Mumbai: The historic museum in the heart of Mumbai will open up a new exhibition, Look Up Mumbai, which offers visitors a dramatic, digital art experience of stunning ceilings in the city’s iconic buildings.

Inaugurated by Maharashtra Governor Vidyasagar Rao on Wednesday, the Chhatrapati Shivaji Maharaj Vastu Sanghralaya (CSMVS), formerly known as Prince of Wales Museum, will focus on what for long has been taken for granted — the ceiling architecture of Mumbai’s heritage and contemporary buildings such as Gateway of India, Taj Mahal Hotel, Afghan Church, CST station (formerly Victoria Terminus), and others.

To see, in all its colour and exquisite detail, the cultural diversity of this city, visitors to the museum will lie down on a custom-made couch and look up at the dome to view more than 60 fish-eye panoramic images of Mumbai’s grand heritage ceilings as part of a 3D exhibition created and developed at University of New South Wales, Australia (UNSW).

The show offers a digital tour of the city’s varied architecture which includes churches, mosques, temples, government and industrial buildings, private homes and nightclubs.

International media artists UNSW Professor Sarah Kenderdine, Berndt Lintermann and Jeffrey Shaw, have created Look Up Mumbai in collaboration with Hong Kong photographer John Choy.

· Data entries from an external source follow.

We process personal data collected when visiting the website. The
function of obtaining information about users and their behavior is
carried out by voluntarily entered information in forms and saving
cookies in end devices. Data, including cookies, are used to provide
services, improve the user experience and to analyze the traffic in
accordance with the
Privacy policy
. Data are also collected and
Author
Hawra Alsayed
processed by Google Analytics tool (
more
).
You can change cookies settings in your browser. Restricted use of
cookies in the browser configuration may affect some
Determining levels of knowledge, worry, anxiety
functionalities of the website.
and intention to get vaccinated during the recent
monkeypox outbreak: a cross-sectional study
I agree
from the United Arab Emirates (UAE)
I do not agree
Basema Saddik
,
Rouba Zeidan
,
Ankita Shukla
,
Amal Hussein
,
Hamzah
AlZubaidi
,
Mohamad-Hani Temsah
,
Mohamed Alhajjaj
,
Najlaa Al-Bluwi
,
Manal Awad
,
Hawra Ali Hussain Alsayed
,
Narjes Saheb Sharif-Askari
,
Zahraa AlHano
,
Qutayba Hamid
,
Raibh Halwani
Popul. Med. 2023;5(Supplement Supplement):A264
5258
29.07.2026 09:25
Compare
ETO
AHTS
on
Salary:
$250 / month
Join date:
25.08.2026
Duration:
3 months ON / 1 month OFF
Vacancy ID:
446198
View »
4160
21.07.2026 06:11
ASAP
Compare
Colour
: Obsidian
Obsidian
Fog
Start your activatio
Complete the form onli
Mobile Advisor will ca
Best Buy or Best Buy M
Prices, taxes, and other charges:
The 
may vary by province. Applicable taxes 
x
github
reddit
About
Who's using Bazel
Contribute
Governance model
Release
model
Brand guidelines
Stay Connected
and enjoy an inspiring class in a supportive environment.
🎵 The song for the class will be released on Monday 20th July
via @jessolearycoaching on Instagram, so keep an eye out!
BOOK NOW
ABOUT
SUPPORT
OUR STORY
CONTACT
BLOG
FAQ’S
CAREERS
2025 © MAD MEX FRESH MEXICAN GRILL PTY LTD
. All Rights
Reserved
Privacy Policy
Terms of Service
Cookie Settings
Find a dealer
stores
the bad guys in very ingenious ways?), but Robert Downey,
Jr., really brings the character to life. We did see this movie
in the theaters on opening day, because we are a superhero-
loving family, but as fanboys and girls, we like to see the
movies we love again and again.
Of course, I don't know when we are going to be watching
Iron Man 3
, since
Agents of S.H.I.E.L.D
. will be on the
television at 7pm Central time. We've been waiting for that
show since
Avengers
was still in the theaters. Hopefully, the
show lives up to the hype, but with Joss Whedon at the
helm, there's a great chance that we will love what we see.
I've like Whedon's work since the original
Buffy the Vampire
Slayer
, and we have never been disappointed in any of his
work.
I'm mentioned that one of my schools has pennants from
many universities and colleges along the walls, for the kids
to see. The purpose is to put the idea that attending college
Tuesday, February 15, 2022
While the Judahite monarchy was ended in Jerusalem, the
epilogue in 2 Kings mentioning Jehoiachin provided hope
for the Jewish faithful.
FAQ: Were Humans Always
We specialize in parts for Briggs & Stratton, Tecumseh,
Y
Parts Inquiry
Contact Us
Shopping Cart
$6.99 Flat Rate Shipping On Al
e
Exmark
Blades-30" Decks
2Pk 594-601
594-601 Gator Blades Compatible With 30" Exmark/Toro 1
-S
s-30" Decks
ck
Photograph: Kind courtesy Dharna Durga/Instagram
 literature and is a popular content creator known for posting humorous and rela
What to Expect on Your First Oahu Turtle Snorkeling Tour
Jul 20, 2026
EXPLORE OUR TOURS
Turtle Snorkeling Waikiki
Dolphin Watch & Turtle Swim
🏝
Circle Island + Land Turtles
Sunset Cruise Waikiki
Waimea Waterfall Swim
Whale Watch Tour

The team, in partnership with the JSW Foundation and CSMVS will stage the show under the museum’s own 18 metre-high ceiling dome, which itself is a fine example of the Indo-Saracenic style of architecture.

The exhibition is presented in DomeLab, the highest resolution touring full dome in the world. Both are created by Kenderdine who is a pioneer in interactive and immersive experiences of cultural heritage and director of UNSW Art and Design’s iGLAM (Laboratory for Innovation in Galleries, Libraries, Archives and Museums).

The idea of bringing in this experience for Mumbaikars and tourists started with Sangita Jindal, chairman of JSW Foundation in 2012 when she, together with the Foundation and Museum Victoria of Australia, Shaw and Kenderdine built the award-winning PLACE-Hampi installation at the Kaladhan museum in Vijaynagar. The success of this effort egged them on to this project in Mumbai.

According to Sabyasachi Mukerji, Director General, CSMVS, “Look Up Mumbai brings the museum-going experience into the digital age by incorporating technology without compromising on the principles of modern museum practices.”

Buildings featured include Holy Name Cathedral, Bombay High Court, Elephanta Caves, General Post Office, Haji Ali Dargah, Siddhivinayak Temple and Mumbai University Clock Tower.